Jordan Sprigg makes a living out of turning scrap metal, found on the family farm, into amazing animal sculptures.

Story Jill Griffiths

After studying psychology at university, Jordan Sprigg decided to return to the family farm and give himself a year tinkering in the workshop to see if there was any possibility of making a living out of creating sculptures from old bits of rusty metal. Five years on, he’s still tinkering and is building himself an artistic reputation to stand alongside his stunning sculptures.

Jordan grew up on a typical family farm in Narembeen, in the Western Australian Wheatbelt. He headed off to Perth to attend Wesley College for his high school years and it was there that he discovered a joy in working with metal and wood. “In Year 11 at school I built a dragon out of metal,” Jordan says. “At that stage I didn’t think I could make a living from it.”

Wesley College obviously saw some talent in him though, and a few years later, while Jordan was at university, the college commissioned him to build a couple of metal kangaroos for the boarding house.

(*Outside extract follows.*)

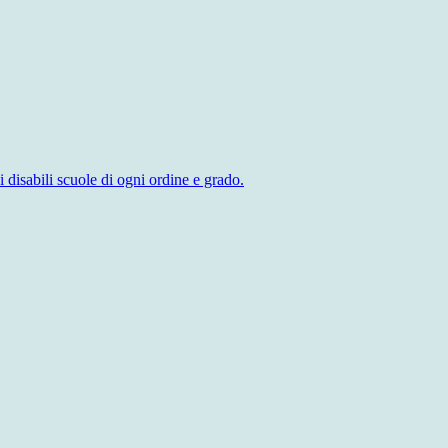
sabili scuole di ogni ordine e grado.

That project went well and started Jordan thinking that maybe he could do something with this idea, so he kept tinkering.

“I was just drawn to scrap metal,” he says. “We had a lot of scrap metal lying around the farm and I just started making stuff out of that. I’m drawn to recycled materials because of the story behind it. The metal could have been sitting on a scrap heap for 50 years. Before that, it may have been in a tool that cleared the land. I like the sentimentality of that.”

Jordan leaves all his pieces rusty and the red-burnished look is a strong characteristic of his work. “Painting the pieces would be a waste,” he says. “It would waste the 50 to 70 years of rust that has built up and the history that goes with it.”

He uses the scrap as it is, so the components remain recognisable. “I like it when an old farmer or a mechanic can recognise the tools – old crescents, hammers, gears and chains,” he says. “When I pick stuff up, I don’t know which piece will go where. I don’t see anything. I just collect a lot of stuff and organise it into heaps.”